Worked as an intern in a futures brokerage company for a month and also participated in simulated trading.
Try to explain it in a non-technical way:
(1) After investors pay a deposit of 5%- 10% (the futures brokerage company seems to stipulate that it is 50,000 yuan), they can entrust a brokerage company to act as an agent for futures trading.

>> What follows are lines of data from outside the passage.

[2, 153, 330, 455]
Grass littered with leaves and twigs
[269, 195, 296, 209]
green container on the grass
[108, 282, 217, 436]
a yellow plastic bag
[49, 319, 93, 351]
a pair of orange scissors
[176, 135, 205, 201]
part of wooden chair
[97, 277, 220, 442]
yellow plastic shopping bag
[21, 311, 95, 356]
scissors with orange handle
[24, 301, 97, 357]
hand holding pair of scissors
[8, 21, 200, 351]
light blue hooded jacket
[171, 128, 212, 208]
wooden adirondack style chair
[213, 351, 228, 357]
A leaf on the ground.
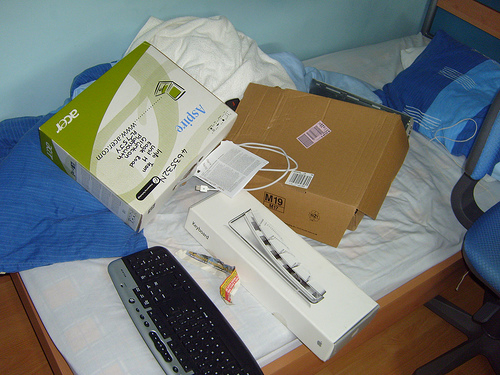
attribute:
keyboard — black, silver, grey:
[107, 244, 265, 373]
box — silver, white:
[187, 183, 382, 362]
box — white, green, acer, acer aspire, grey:
[38, 39, 239, 230]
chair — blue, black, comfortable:
[451, 89, 497, 303]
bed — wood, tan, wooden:
[263, 251, 463, 374]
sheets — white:
[134, 19, 466, 348]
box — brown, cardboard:
[219, 81, 413, 247]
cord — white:
[192, 140, 304, 202]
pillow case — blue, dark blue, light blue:
[370, 29, 499, 157]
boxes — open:
[35, 42, 411, 360]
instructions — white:
[191, 140, 270, 198]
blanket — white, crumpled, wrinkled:
[131, 17, 301, 98]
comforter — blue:
[2, 116, 152, 272]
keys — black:
[130, 255, 174, 286]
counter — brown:
[1, 268, 61, 371]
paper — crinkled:
[179, 246, 240, 309]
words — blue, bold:
[173, 103, 207, 133]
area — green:
[37, 42, 149, 169]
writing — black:
[115, 131, 188, 188]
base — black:
[413, 297, 498, 374]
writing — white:
[51, 106, 84, 134]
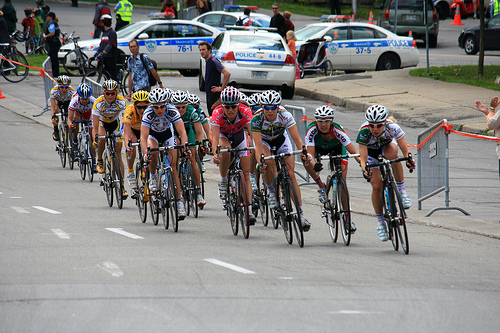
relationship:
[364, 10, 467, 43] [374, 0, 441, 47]
traffic cones around an suv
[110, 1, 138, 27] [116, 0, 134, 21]
officer wearing a yellow vest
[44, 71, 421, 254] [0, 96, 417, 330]
bicyclists on road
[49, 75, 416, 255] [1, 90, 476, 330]
alert bicyclists on road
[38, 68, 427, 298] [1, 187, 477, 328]
alert bicyclists riding on road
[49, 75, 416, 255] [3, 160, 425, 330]
alert bicyclists riding on road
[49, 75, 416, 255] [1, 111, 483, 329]
alert bicyclists riding roadway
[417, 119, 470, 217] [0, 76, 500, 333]
barricade in road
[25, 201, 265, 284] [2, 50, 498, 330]
lines are on road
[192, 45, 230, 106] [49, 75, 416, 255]
man watching alert bicyclists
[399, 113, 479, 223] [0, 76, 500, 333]
barricade on road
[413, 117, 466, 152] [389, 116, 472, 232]
tape on barricade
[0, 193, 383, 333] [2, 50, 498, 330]
lines are on road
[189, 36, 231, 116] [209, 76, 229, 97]
man has hands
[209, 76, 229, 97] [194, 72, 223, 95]
hands are on hips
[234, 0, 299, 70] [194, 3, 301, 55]
people behind car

It should be noted that the object of futures trading is standardized contracts, such as 10 ton standardized strong gluten wheat contract.
(2) Buying low and selling high or selling high and buying low.
For example, strong gluten wheat is bought at the price of 1 1,000 yuan/ton (first-hand 10 ton wheat), and the position is closed at the price of 1 100 (that is, reverse trading is sold), excluding the handling fee of 2 yuan/hand (1kloc).
Similarly, if you sell a hand at the price of 1050 yuan/ton, you can close your position at the price of 1000 yuan/ton (that is, buy it in reverse), and you can make a net profit (1050-1000) */kloc.
(3) The contract has a certain execution period. For example, if you buy or sell strong gluten wheat contracts in June or September, if you don't hedge before September (that is, buy or sell one), you must make physical delivery, that is, you buy 10 tons of wheat in kind and sell 10 tons of wheat.
Basically, the websites of futures brokerage companies have software to simulate operations and watch real-time market. You can simulate the operation first if you are interested.